**Exercise data:**
────────────────────────────────────────

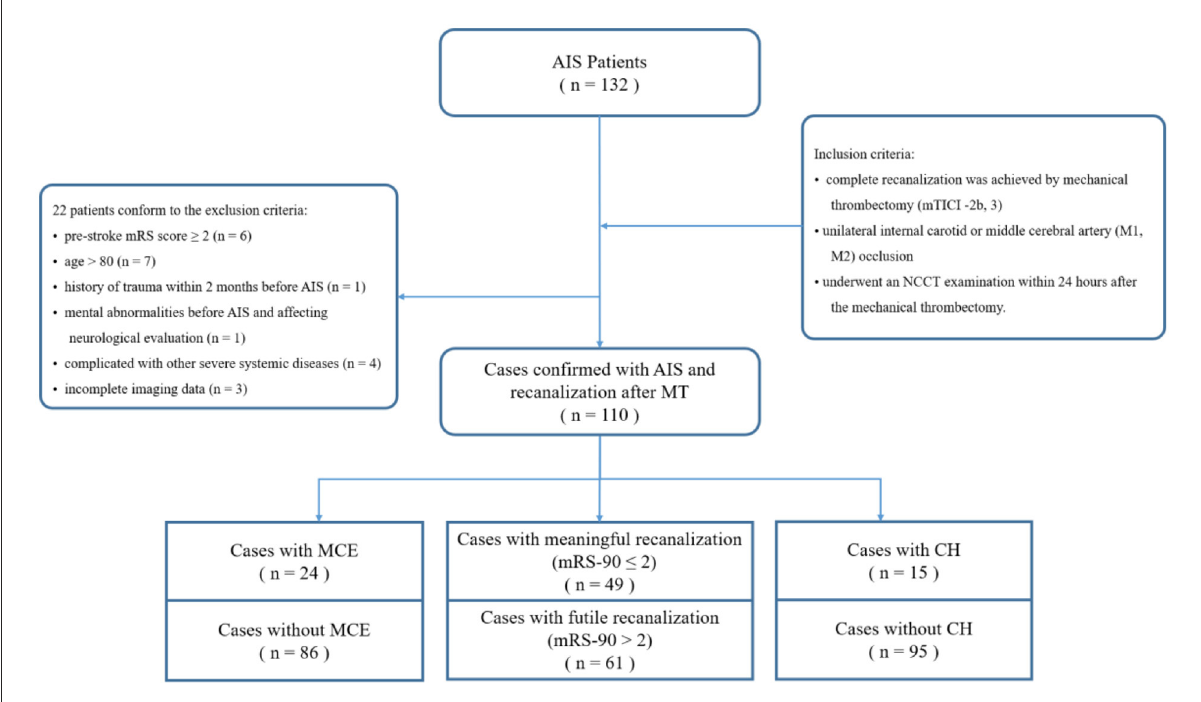
FIGURE1 The inclusion and exclusion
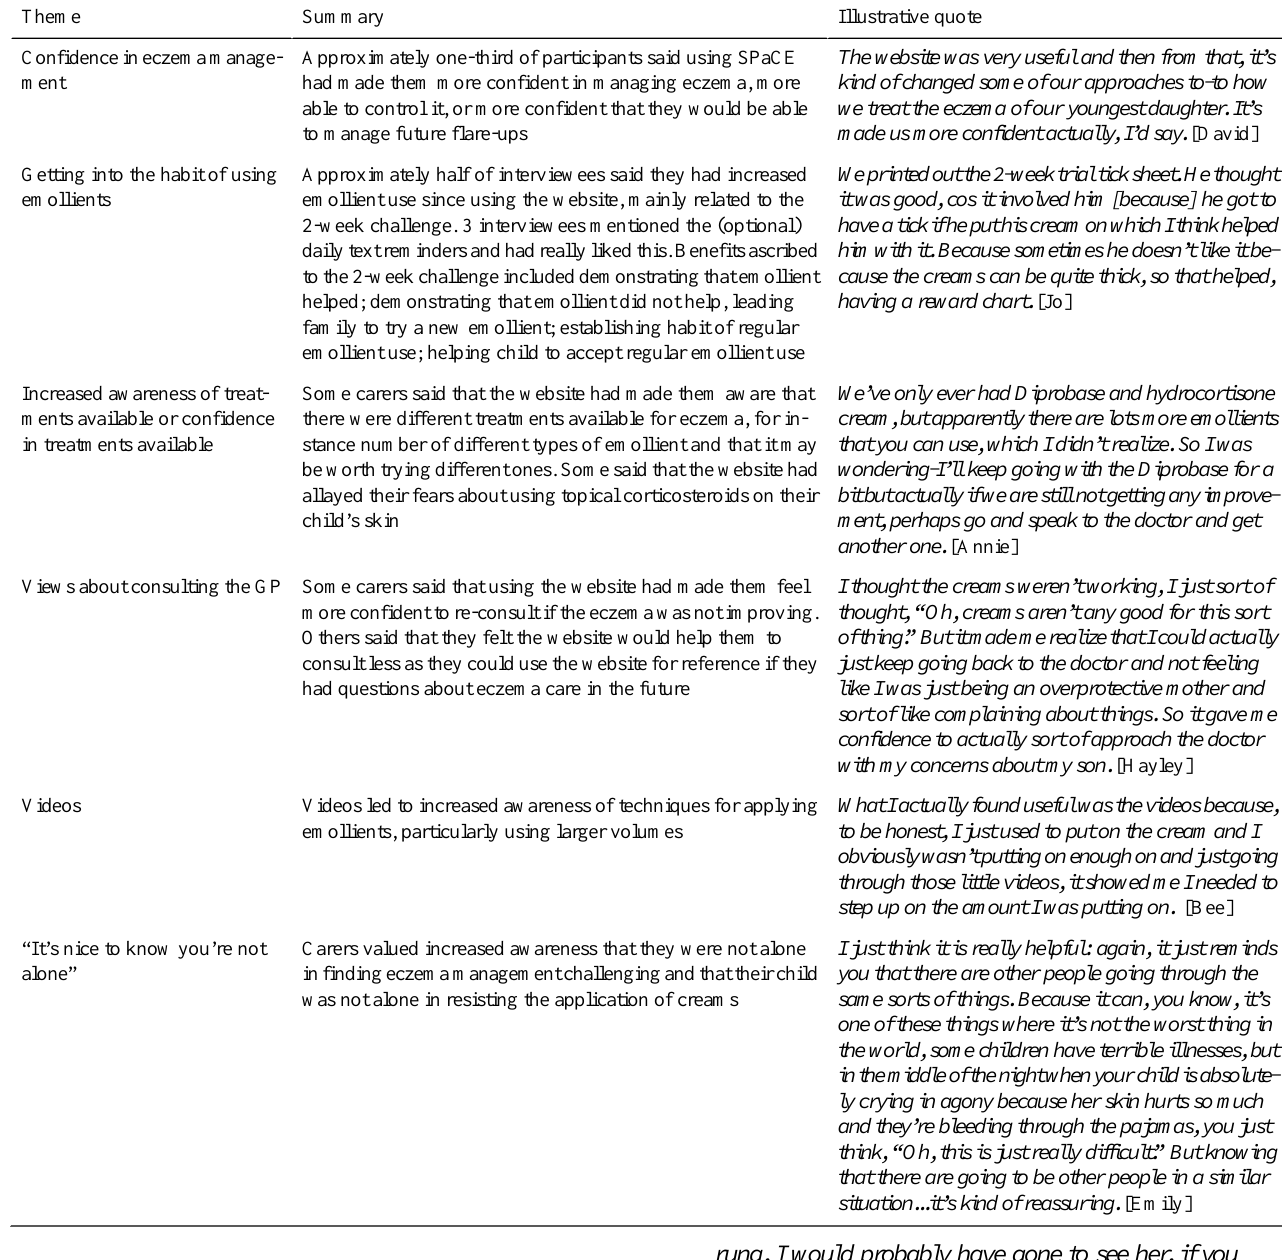
Table 5. Qualitative findings from participant interviews about experiences of using SPaCE website.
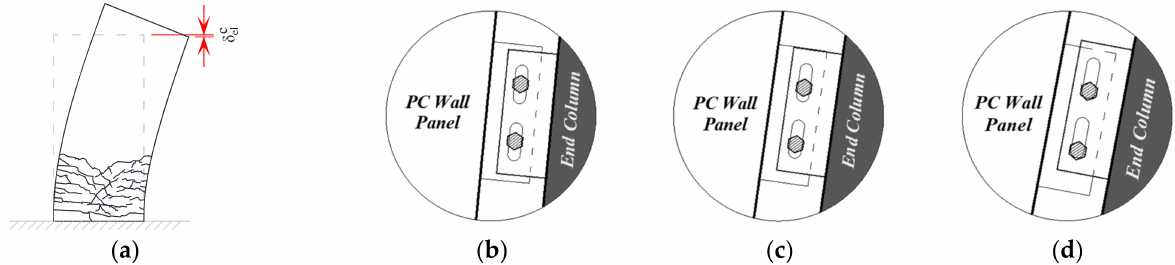
Figure 12. Vertical bearing of Compressive side (VC). ( a ) Longitudinal elongation of compressive side; ( b ) Before slip; ( c ) Slipping; ( d ) Bolt bearing.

────────────────────────────────────────

**Exercise details:**
What is needed is an exact transcription of the lines from the one holding "Table 5. Qualitative" to the end of the data, with every picture left out.

**Your solution:**
Table 5. Qualitative findings from participant interviews about experiences of using SPaCE website.
Figure 12. Vertical bearing of Compressive side (VC). ( a ) Longitudinal elongation of compressive side; ( b ) Before slip; ( c ) Slipping; ( d ) Bolt bearing.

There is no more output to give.